About this exercise.
Your task is to repeat the lines below exactly, excluding any pictures they contain.
—————
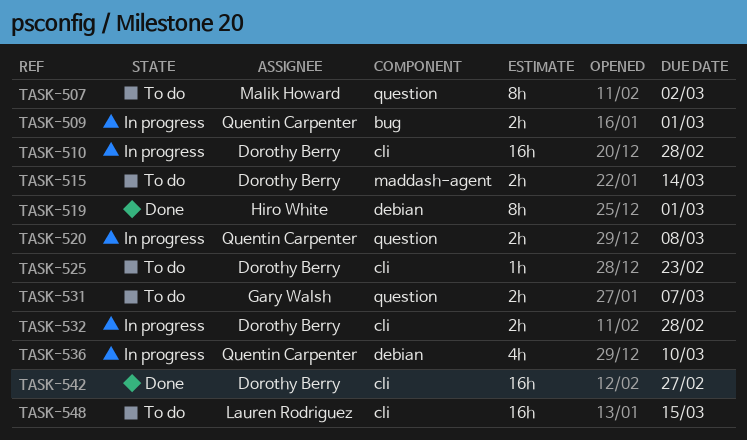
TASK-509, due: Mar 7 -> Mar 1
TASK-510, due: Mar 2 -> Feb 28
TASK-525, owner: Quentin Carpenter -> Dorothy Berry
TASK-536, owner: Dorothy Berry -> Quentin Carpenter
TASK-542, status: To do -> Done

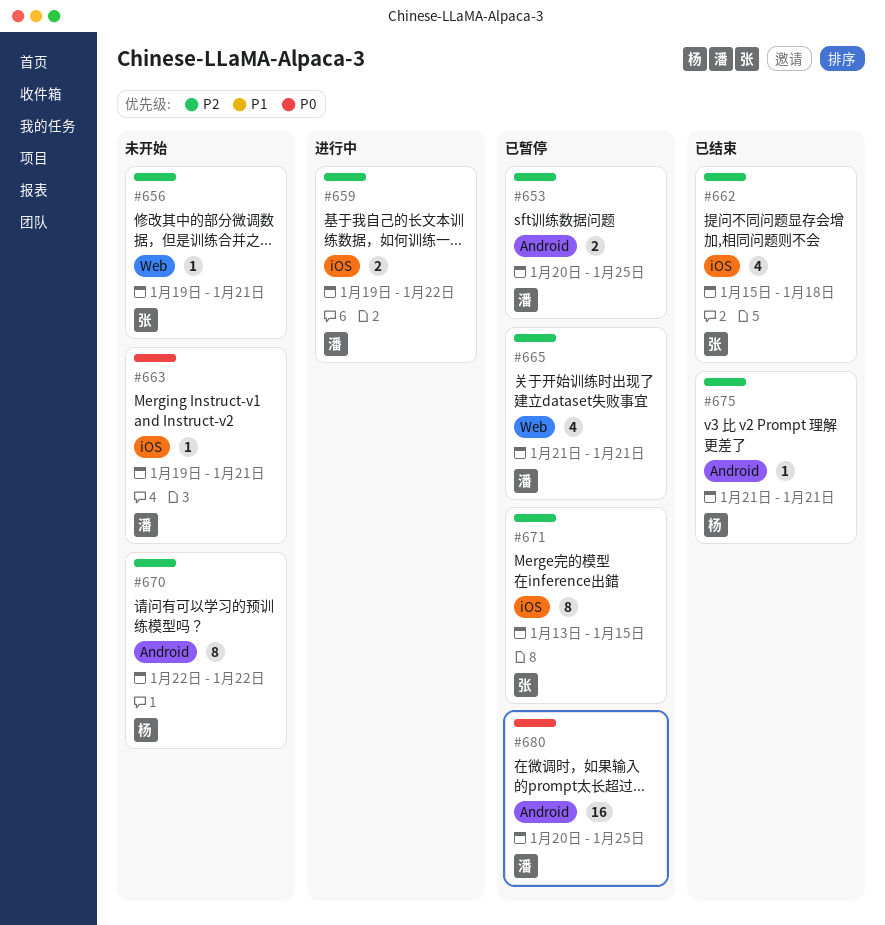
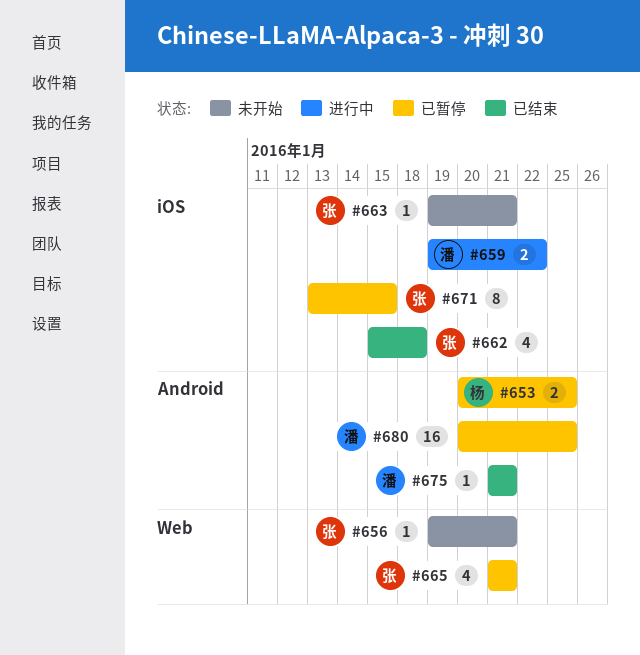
#653, owner: 潘 -> 杨
#663, owner: 潘 -> 张
#665, owner: 潘 -> 张
#670: present -> none
#675, owner: 杨 -> 潘

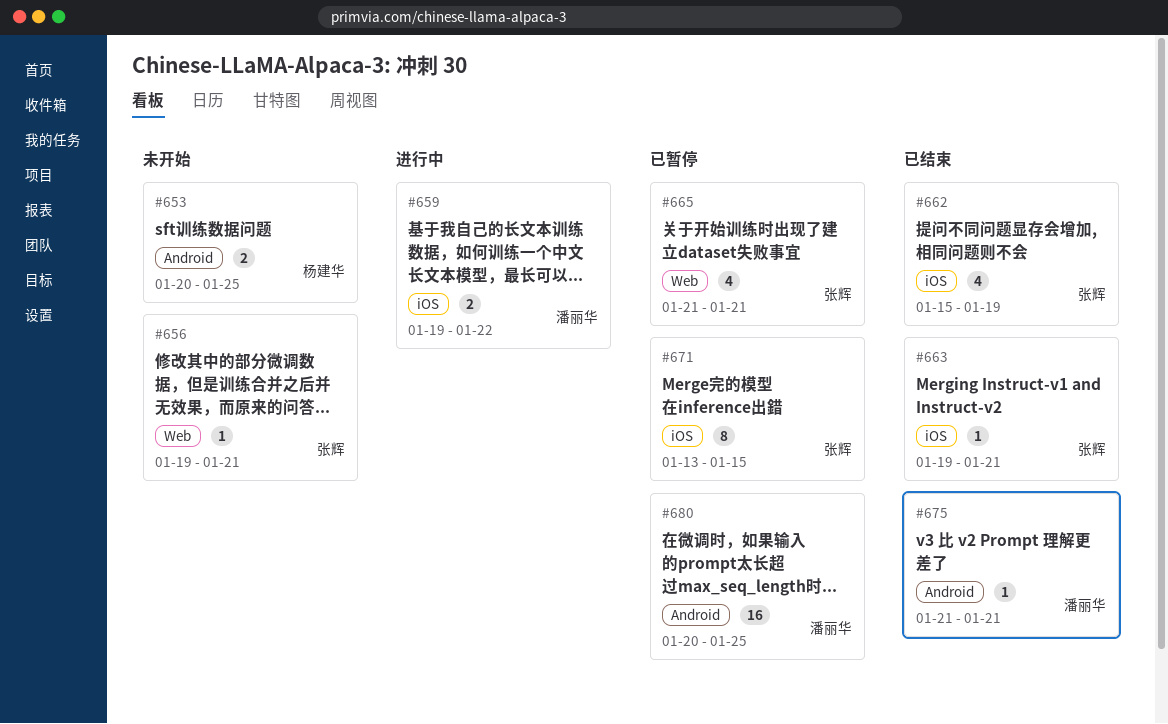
#653, status: 已暂停 -> 未开始
#662, due: Jan 18 -> Jan 19
#663, status: 未开始 -> 已结束

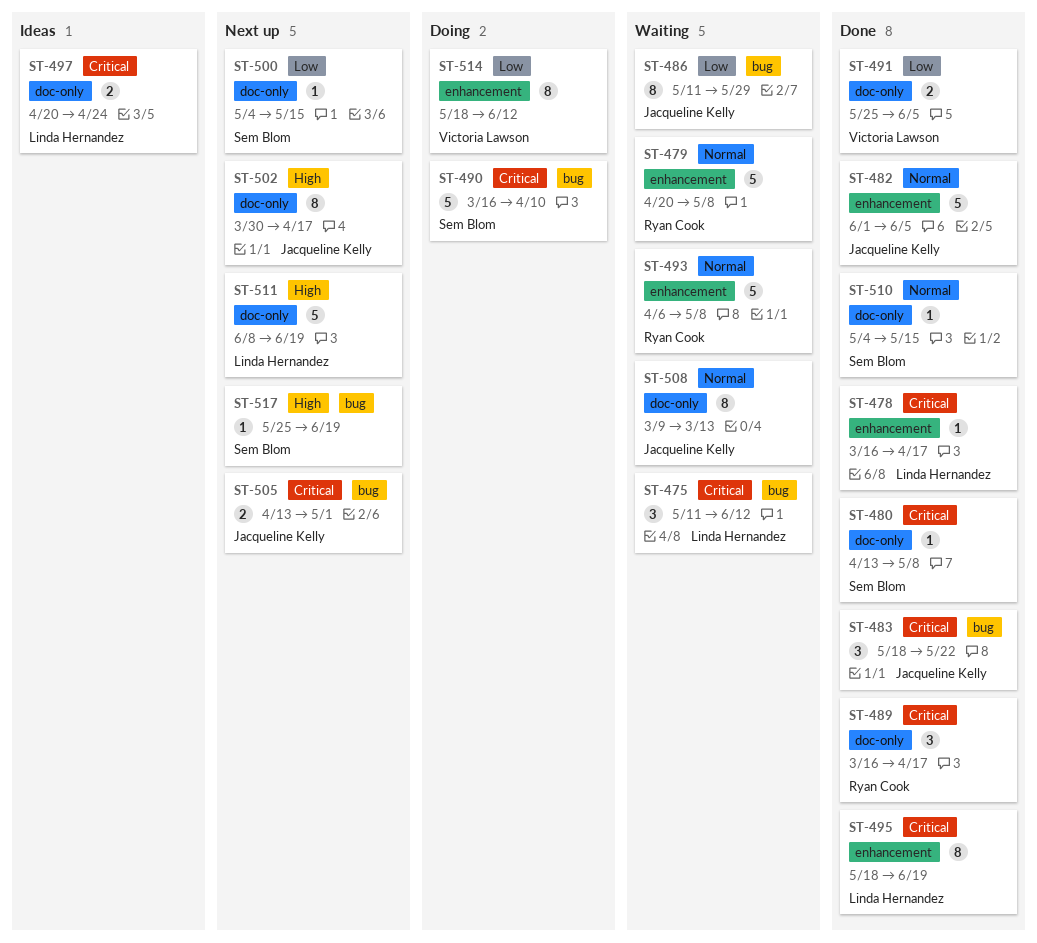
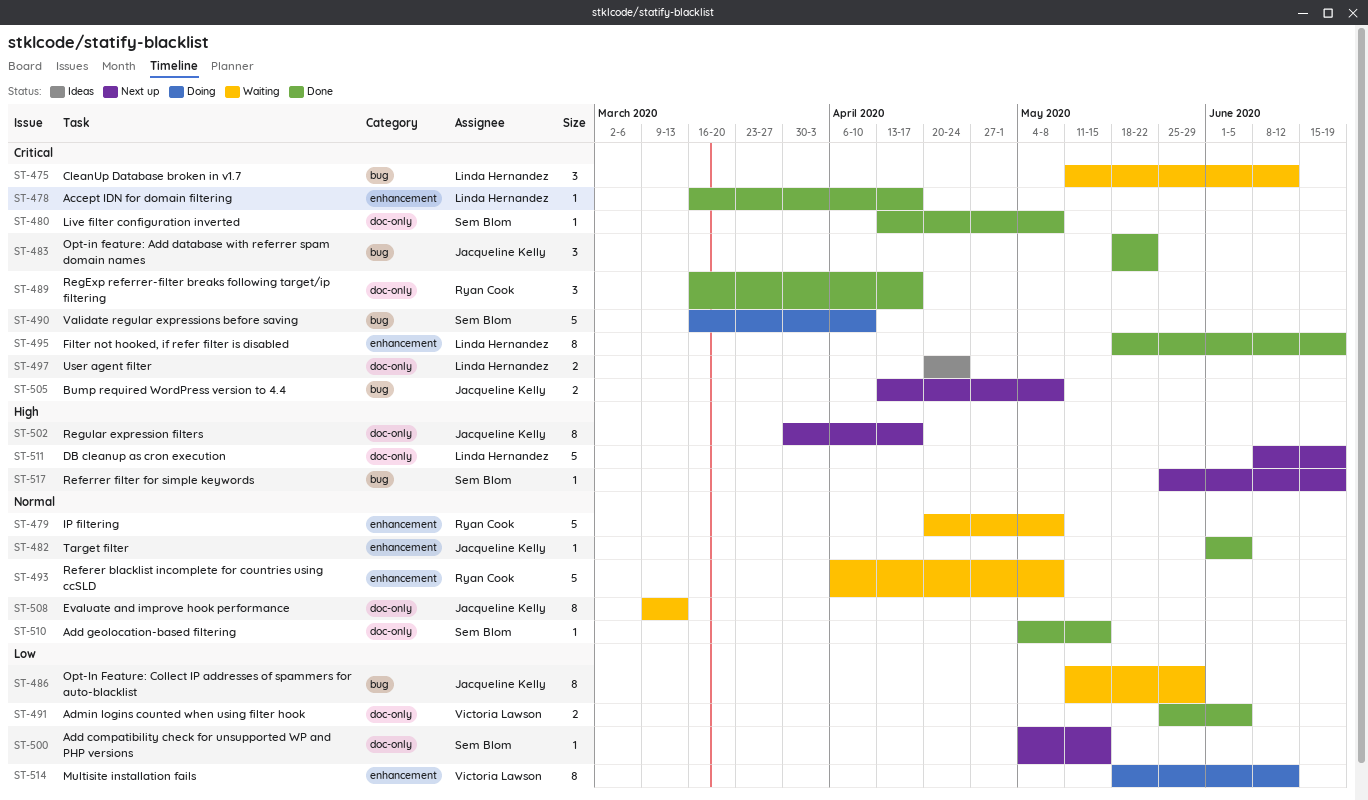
ST-482, estimate: 5 -> 1
ST-505, due: May 1 -> May 8

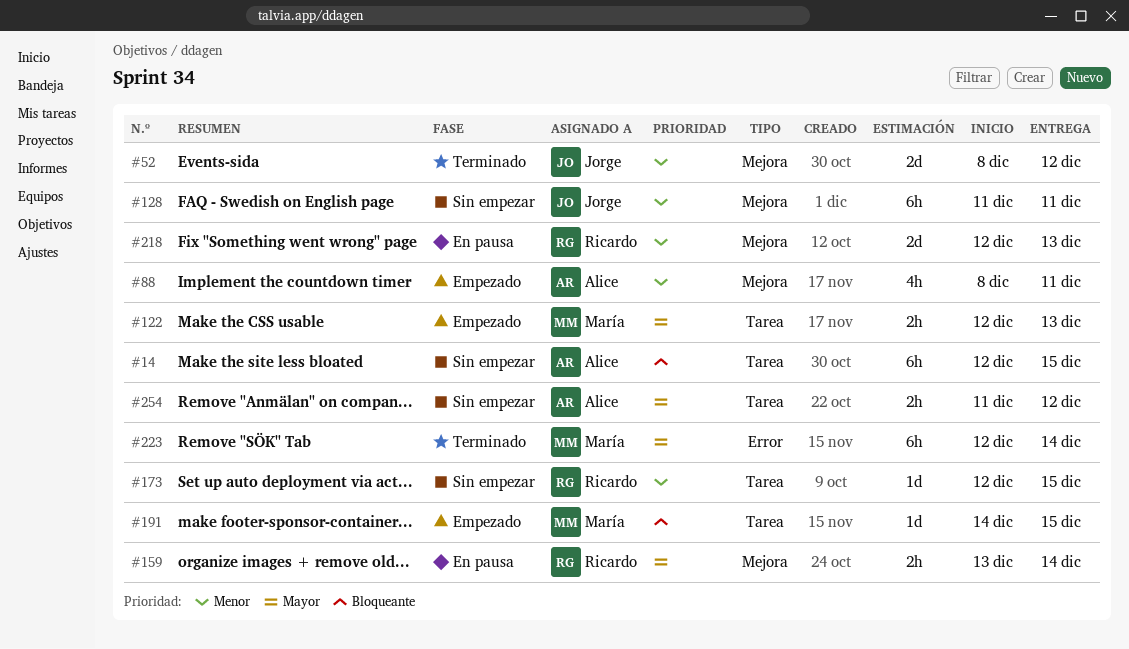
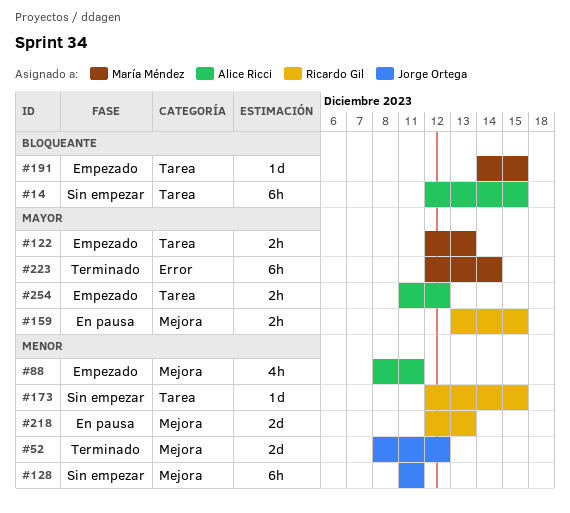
#159, due: Dec 14 -> Dec 15
#254, status: Sin empezar -> Empezado

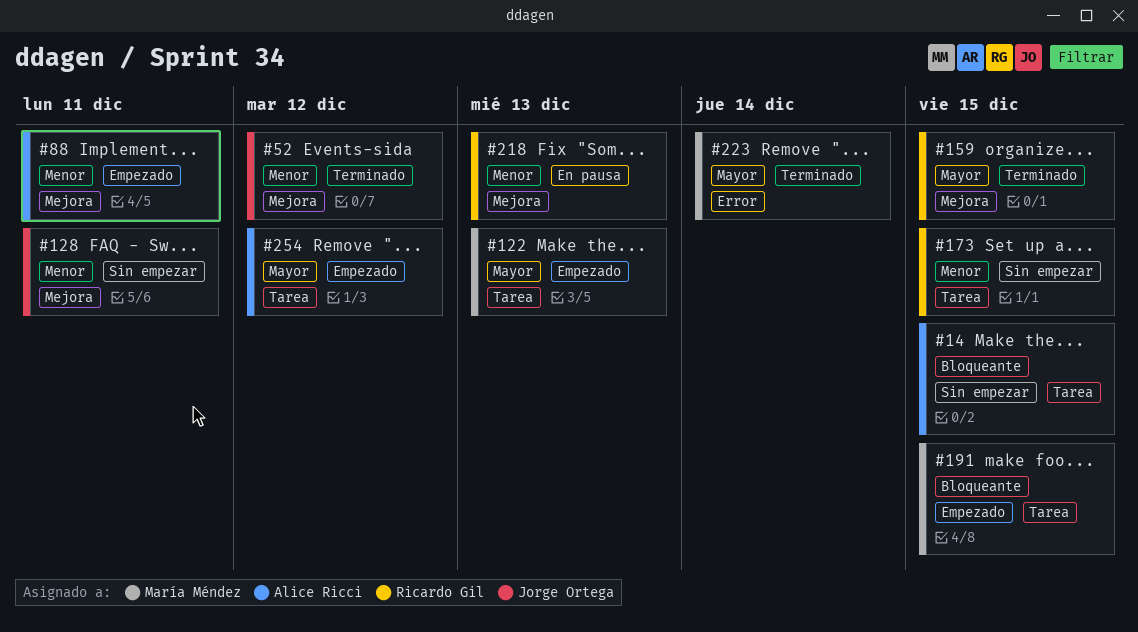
#159, status: En pausa -> Terminado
—————
Response.
TASK-509, due: Mar 7 -> Mar 1
TASK-510, due: Mar 2 -> Feb 28
TASK-525, owner: Quentin Carpenter -> Dorothy Berry
TASK-536, owner: Dorothy Berry -> Quentin Carpenter
TASK-542, status: To do -> Done

#653, owner: 潘 -> 杨
#663, owner: 潘 -> 张
#665, owner: 潘 -> 张
#670: present -> none
#675, owner: 杨 -> 潘

#653, status: 已暂停 -> 未开始
#662, due: Jan 18 -> Jan 19
#663, status: 未开始 -> 已结束

ST-482, estimate: 5 -> 1
ST-505, due: May 1 -> May 8

#159, due: Dec 14 -> Dec 15
#254, status: Sin empezar -> Empezado

#159, status: En pausa -> Terminado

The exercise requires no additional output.